If the three class view is right, efforts to reach socialism can overcome capitalism and yet leave coordinators as ruling class. This in turn means that actions, campaigns, projects, and movements seeking socialism need to avoid becoming vehicles of continuing coordinator class presence above workers. They should instead become vehicles that steadily reduce coordinator sway and ultimately challenge and replace the sources of coordinator class rule. This in turn means the coordinator/worker dynamic is something movements seeking to move toward workers self management will need to address as they seek to alter schooling and on the job training and challenge coordinator prerogatives, and then to alter the definition of jobs and overcome the corporate division of labor by moving toward balanced job complexes. For those currently aligning with or thinking about aligning with socialism, attending to this altered understanding of class should therefore become an important part of seeking equity, self management, and classlessness.

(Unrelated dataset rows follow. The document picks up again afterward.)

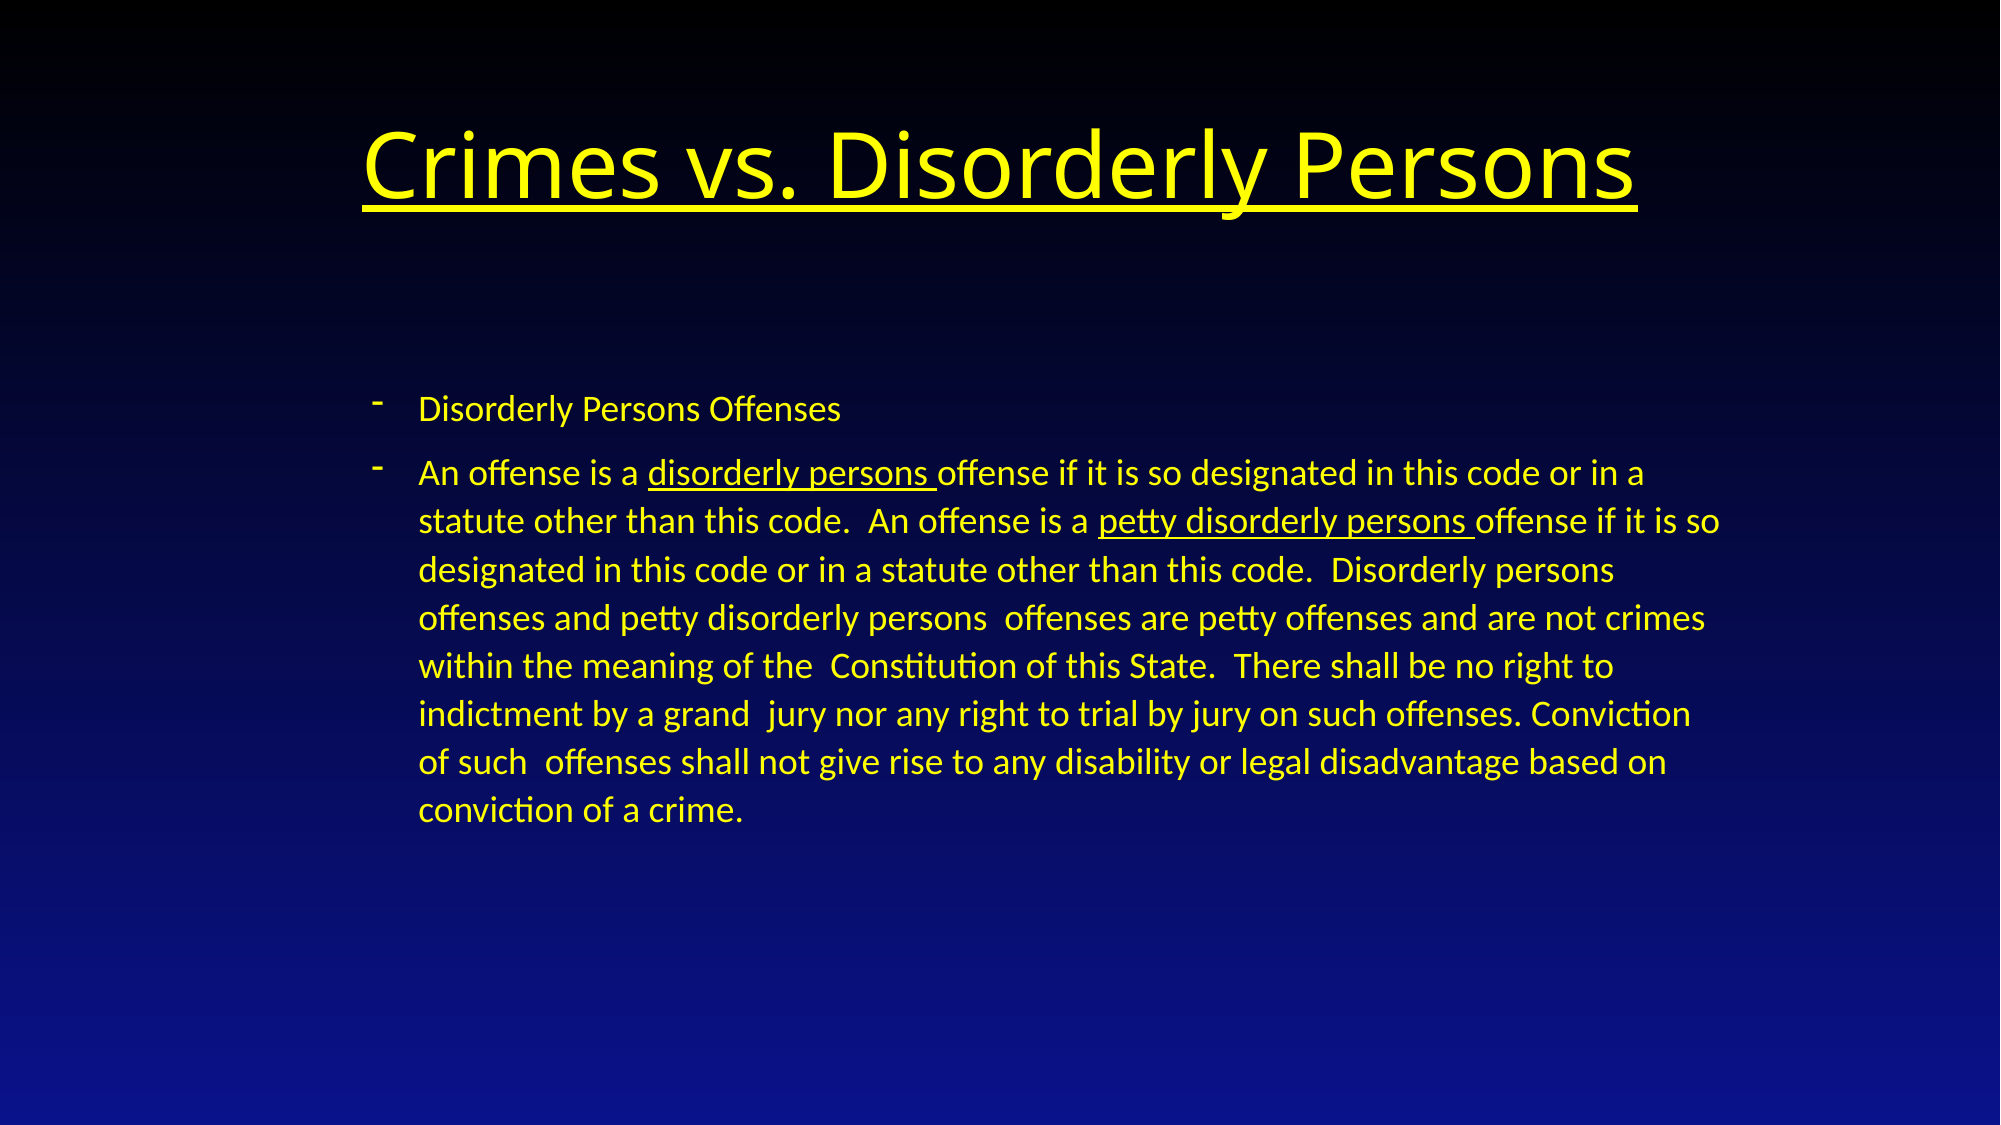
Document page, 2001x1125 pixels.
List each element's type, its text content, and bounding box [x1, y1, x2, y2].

text_box Disorderly Persons Offenses An offense is a disorderly persons offense if it is so designated in this code or in a statute other than this code. An offense is a petty disorderly persons offense if it is so designated in this code or in a statute other than this code. Disorderly persons offenses and petty disorderly persons offenses are petty offenses and are not crimes within the meaning of the Constitution of this State. There shall be no right to indictment by a grand jury nor any right to trial by jury on such offenses. Conviction of such offenses shall not give rise to any disability or legal disadvantage based on conviction of a crime. [356, 373, 1737, 838]
title Crimes vs. Disorderly Persons [137, 59, 1863, 278]
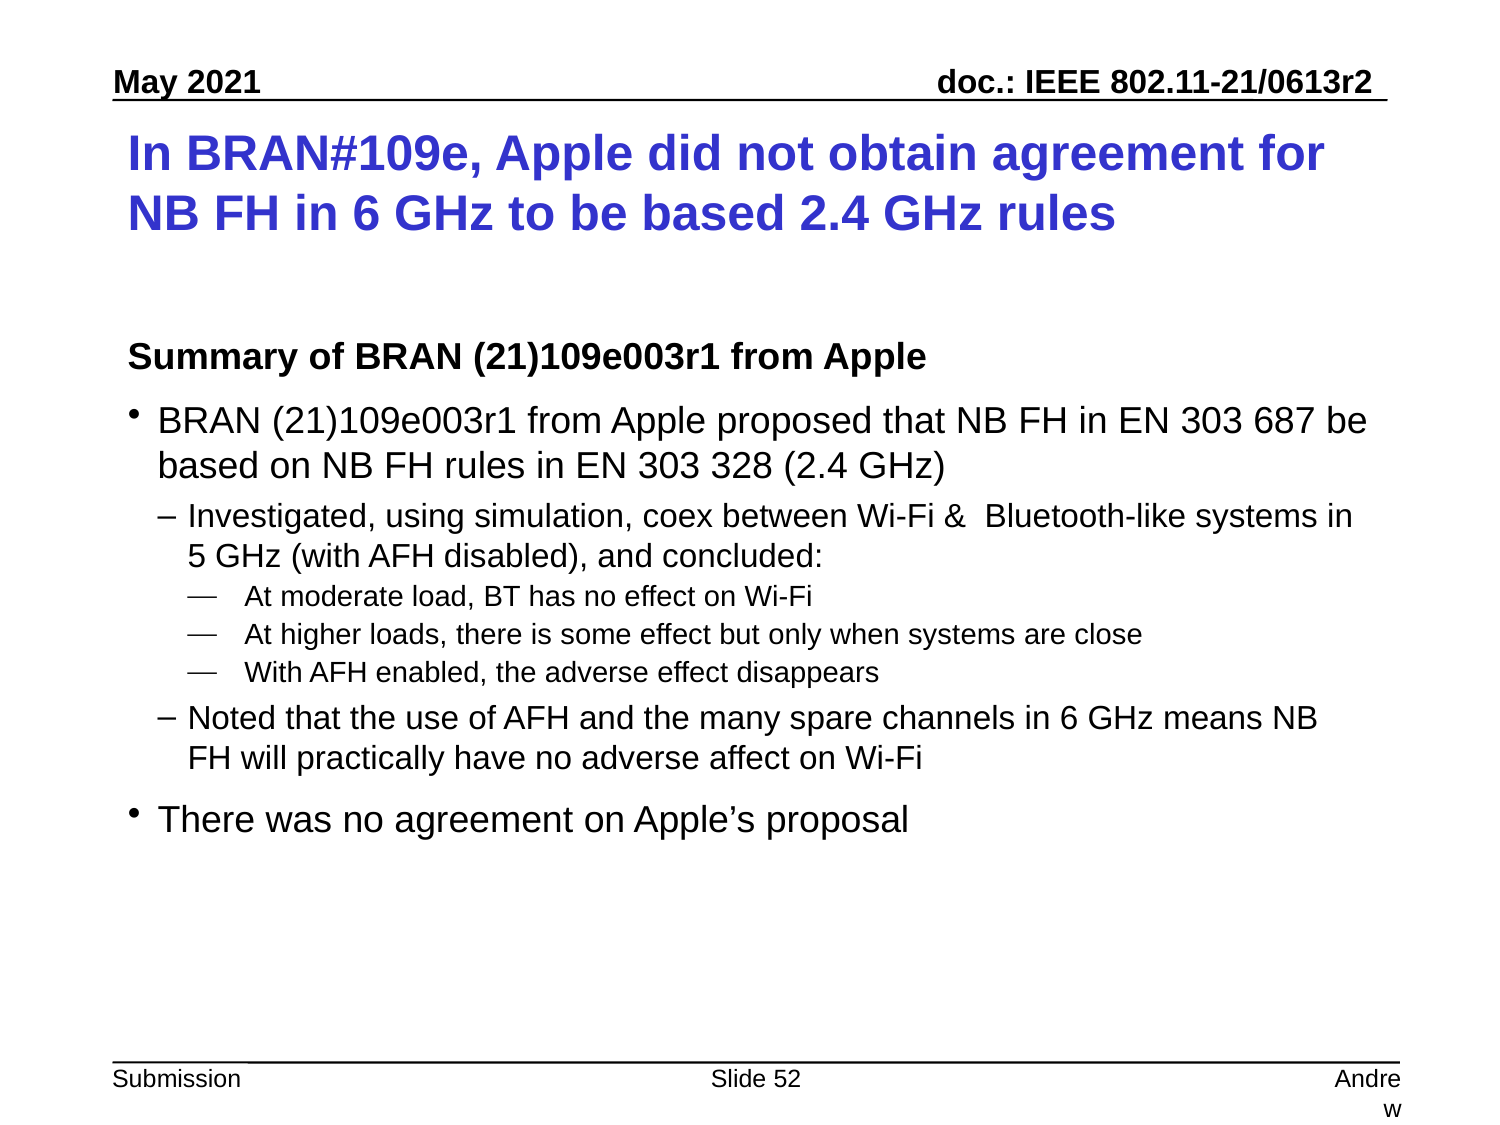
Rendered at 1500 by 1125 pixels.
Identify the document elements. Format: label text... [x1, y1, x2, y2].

list Summary of BRAN (21)109e003r1 from Apple BRAN (21)109e003r1 from Apple proposed that NB FH in EN 303 687 be based on NB FH rules in EN 303 328 (2.4 GHz) Investigated, using simulation, coex between Wi-Fi & Bluetooth-like systems in 5 GHz (with AFH disabled), and concluded: At moderate load, BT has no effect on Wi-Fi At higher loads, there is some effect but only when systems are close With AFH enabled, the adverse effect disappears Noted that the use of AFH and the many spare channels in 6 GHz means NB FH will practically have no adverse affect on Wi-Fi There was no agreement on Apple’s proposal [112, 324, 1388, 1000]
footer Andrew Myles, Cisco [1320, 1061, 1402, 1093]
slide_number Slide 52 [709, 1061, 803, 1093]
title In BRAN#109e, Apple did not obtain agreement for NB FH in 6 GHz to be based 2.4 GHz rules [112, 112, 1388, 288]
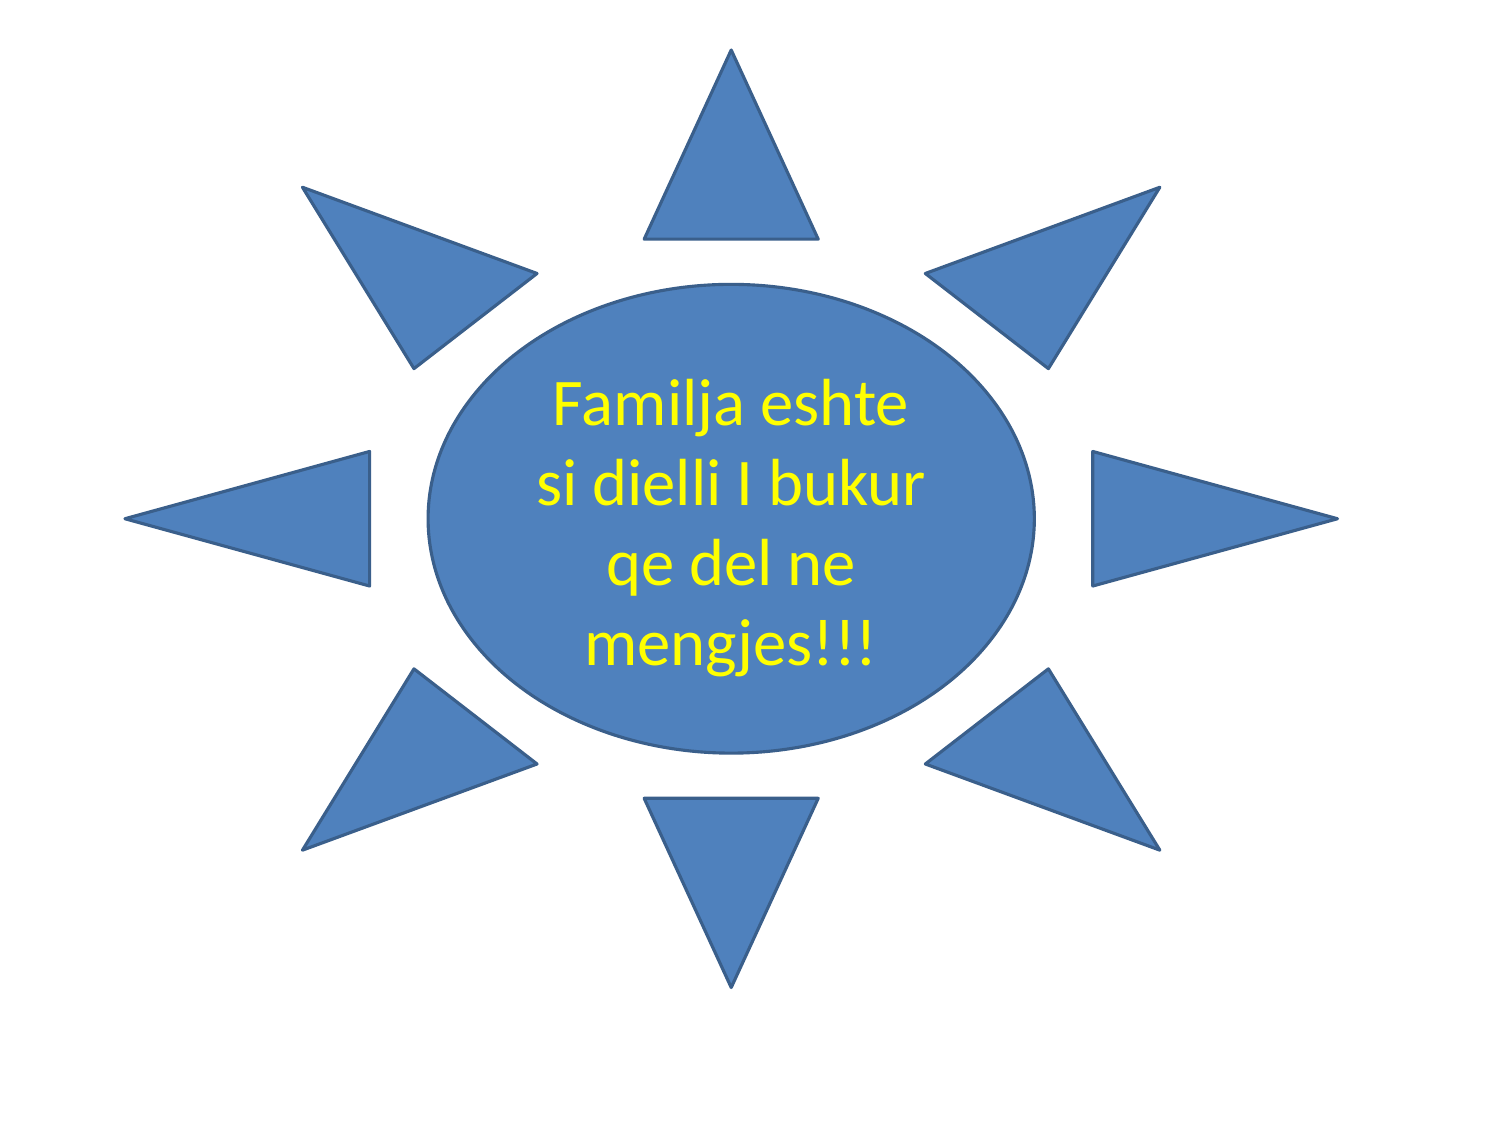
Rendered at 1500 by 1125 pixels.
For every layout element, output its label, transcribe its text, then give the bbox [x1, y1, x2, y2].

Looked at from a different angle, a movement, organization, or project can truly express and elevate working class interests or it can only claim to be doing that but actually largely or even wholly express and elevate coordinator class interests. I claim workers have a very good eye for the difference. More, I claim workers often harbor great hostility for the coordinator class and it’s arrogance and paternalism. And finally I claim this often plays a role in how workers relate to social programs and campaigns. Some workers will support what is in their interest even if it comes with off-putting coordinator class values, manners, styles, and leadership preponderant. But other workers will rebel so forcefully against coordinatorish aspects that they will doubt or ignore the policy gains they might enjoy. And yes, I believe this kind of reaction explains much working class antipathy toward many social movements for peace, ecological sustainability, and even economic equity, and also played a significant role in the working class support that went and still goes toward Trump. Working class antipathy toward coordinators often exceeds how workers dislike owners for a very simple reason. Most workers never directly encounter an owner, but most workers very frequently encounter coordinator doctors, lawyers, managers, accountants and others and directly feel the paternal arrogance and authoritarian domination of many such folks. Constructively addressing the coordinator/worker interface while welcoming coordinators to participate in movements that, however, workers lead, becomes a clear priority once we have a three class view.

 

Succinctly put, an economic class is a group of people who by virtue of their position in the economy have broadly shared views, inclinations, and interests, and, in particular are at odds with other such groups and can be either subordinate to them or authoritative toward them. In our view, then, class can arise from ownership relations, but also from position in the division of labor. And while class isn’t the only thing that matters, it is one thing that certainly matters greatly.

We have in our essay series so far seen that implementing remuneration for duration, intensity, and onerousness of work to attain equity, utilizing workers assemblies with diverse decision making methods to attain self management,  and adopting balanced job complexes to avoid class division and ensure full decision-making participation, are all critically important to achieving worthy socialism. But that is not the whole economic story. There is another key aspect of economic life to address, allocation, or what determines how much of this or that is produced and where it all winds up. It turns out that a project can successfully pursue our equity, self management, and participation innovations for a workplace but still have its whole remarkable local achievement undone by a poor choice of how to allocate among workplaces and consumers. So that will be the next focus of this essay series.